Zoli Erdos has touched off the latest round in the omnipresent “what is a blog” wars, with a recent post looking at Google’s official “blog” and noting that it isn’t really a blog because it doesn’t allow readers to comment. Mike Arrington at TechCrunch — who to his credit has not only kept comments open but has participated in them, despite some flame wars with him as the target — posted on the topic as well as opening a poll on the whole issue of comments.
At last count, about 40 per cent of the 2,200 people who have responded think that the ability to comment isn’t a requirement, but enhances a blog’s content “dramatically,” and about 34 per cent say that commenting isn’t a requirement. The remainder think that a blog without comments isn’t a real blog — a case that I tried to make with this post back in February. After much debate, I modified that position to effectively agree with the largest group in Mike’s poll.
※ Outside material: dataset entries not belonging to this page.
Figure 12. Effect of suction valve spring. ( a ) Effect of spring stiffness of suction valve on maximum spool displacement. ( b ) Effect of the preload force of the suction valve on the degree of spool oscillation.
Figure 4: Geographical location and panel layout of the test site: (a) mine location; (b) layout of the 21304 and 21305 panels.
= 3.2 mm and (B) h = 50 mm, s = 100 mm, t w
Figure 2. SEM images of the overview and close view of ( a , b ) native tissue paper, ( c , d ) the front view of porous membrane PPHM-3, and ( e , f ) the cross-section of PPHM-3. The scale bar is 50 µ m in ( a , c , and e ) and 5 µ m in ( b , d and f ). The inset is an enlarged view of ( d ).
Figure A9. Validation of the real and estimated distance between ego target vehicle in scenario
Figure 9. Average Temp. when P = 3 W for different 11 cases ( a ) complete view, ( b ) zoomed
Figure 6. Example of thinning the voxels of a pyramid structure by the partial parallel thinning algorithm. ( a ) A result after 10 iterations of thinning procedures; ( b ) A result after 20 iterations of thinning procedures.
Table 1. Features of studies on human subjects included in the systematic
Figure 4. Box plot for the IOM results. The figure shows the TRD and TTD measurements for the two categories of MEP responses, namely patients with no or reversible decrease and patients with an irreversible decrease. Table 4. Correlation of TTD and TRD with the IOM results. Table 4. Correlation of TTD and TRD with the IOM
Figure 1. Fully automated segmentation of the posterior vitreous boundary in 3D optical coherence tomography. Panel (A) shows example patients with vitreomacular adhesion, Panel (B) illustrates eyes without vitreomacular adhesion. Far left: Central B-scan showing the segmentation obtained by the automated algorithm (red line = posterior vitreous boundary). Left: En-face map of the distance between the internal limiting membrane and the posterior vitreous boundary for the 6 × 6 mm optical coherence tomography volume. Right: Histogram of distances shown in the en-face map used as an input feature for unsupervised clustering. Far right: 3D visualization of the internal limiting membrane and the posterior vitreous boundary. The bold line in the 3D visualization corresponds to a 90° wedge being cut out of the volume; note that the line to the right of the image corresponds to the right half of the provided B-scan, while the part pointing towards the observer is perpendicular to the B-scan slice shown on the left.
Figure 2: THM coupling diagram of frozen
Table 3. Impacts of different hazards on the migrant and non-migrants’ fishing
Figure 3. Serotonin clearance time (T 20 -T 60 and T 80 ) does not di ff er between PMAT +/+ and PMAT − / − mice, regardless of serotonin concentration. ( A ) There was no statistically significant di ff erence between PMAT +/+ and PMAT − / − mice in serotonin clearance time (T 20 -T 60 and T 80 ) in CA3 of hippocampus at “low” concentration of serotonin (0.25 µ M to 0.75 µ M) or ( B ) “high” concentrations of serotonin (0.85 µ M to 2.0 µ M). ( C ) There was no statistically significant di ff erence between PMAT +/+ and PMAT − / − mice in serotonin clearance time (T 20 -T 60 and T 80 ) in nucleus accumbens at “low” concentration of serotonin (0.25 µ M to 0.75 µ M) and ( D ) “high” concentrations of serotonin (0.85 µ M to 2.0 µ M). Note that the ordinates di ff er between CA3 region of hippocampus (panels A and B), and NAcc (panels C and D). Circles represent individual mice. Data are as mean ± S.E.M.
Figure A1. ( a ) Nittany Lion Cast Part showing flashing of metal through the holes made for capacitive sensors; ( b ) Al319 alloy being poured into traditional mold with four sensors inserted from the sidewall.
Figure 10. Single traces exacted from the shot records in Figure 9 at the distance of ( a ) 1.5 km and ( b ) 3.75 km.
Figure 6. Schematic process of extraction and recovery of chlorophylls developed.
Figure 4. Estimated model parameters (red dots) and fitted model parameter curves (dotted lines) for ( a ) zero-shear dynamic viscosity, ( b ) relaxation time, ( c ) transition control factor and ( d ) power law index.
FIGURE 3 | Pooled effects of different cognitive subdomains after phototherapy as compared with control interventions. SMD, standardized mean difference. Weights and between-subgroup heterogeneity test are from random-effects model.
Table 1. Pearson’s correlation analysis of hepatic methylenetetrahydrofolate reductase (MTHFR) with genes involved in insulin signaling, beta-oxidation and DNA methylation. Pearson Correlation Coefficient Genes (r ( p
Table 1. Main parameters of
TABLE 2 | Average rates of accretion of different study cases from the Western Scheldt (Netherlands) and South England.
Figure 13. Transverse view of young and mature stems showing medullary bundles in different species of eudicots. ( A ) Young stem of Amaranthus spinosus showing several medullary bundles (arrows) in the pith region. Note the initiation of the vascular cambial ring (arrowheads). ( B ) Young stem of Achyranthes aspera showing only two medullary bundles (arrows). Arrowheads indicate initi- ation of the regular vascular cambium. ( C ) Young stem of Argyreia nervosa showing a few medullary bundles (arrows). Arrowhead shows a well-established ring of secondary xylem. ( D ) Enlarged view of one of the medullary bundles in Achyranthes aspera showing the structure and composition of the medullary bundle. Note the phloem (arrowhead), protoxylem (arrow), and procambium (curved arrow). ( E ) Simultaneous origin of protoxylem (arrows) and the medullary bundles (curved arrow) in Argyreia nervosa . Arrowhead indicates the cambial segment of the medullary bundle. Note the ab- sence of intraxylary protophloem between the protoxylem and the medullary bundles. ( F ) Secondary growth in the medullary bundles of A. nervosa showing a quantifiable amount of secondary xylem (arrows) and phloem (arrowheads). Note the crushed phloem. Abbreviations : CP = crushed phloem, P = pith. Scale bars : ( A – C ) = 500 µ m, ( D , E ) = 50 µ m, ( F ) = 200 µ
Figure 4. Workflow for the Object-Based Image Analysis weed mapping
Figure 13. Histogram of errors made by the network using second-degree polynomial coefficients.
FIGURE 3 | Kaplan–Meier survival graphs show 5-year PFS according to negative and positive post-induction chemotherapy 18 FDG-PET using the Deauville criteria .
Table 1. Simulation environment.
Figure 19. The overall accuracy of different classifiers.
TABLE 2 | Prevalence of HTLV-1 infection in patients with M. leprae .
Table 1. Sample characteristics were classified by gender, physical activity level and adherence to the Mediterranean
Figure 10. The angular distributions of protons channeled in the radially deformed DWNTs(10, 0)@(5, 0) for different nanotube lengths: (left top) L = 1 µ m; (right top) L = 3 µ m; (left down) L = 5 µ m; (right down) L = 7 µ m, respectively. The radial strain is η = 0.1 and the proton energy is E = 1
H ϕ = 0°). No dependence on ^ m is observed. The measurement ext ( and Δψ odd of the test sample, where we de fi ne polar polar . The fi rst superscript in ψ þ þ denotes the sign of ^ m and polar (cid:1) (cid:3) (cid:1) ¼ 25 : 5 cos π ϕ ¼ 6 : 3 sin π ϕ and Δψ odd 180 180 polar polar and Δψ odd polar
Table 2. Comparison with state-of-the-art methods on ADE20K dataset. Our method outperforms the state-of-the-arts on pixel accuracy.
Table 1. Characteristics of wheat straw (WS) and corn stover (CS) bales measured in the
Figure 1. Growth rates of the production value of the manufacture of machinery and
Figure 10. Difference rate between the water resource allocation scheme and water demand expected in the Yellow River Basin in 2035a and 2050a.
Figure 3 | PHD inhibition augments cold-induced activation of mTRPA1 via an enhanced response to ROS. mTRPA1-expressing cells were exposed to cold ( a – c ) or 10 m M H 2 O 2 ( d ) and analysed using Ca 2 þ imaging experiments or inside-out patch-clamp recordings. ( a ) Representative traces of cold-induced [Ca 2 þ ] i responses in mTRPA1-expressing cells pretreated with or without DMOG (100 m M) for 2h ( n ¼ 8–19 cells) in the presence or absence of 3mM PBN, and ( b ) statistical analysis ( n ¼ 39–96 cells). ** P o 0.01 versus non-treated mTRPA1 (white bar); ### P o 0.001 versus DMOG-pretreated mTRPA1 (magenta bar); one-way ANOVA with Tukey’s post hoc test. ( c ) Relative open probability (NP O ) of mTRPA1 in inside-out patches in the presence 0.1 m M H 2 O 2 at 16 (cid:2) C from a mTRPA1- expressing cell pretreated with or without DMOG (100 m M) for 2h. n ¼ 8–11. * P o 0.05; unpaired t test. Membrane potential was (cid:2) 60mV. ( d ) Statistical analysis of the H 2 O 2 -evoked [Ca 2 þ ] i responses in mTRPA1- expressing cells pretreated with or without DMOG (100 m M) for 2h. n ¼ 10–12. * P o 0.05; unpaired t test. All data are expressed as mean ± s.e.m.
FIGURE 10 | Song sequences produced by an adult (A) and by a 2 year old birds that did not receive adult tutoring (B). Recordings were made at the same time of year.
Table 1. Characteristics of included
I know everyone likes to say that it’s about “the conversation” and so on, which is getting a touch overused as a metaphor (but is still essentially true, I think). The bottom line for me is simply that the comments on a post are often at least as interesting as the post itself, and in some cases much more so. In that sense, the post is like a magnet that attracts different viewpoints — some of which are bound to be moronic “you’re an idiot” kind of comments, but some of which are occasionally going to add huge value.
For example, I found the back-and-forth between Blake Ross and his critics on the Google issue (see my recent post) of even more value than the original post. Yes, I know that other bloggers are free to respond on their own blogs, but that’s hard to follow unless you work at it — having comments on a post is like a mini-aggregator of differing opinion. And if you are lucky, the signal-to-noise ratio makes it worth your while. In fact, that’s a good sign of a valuable blog.
So is a blog really a blog without comments? Sure it is, if only because the term “blog” is so viscous and malleable that it can mean just about anything. But I don’t think of BoingBoing or Google’s blog or other prominent examples as being “blogs” in my definition. Are they valuable? Sure. Interesting? Often. But – at least as far as I’m concerned — still missing something.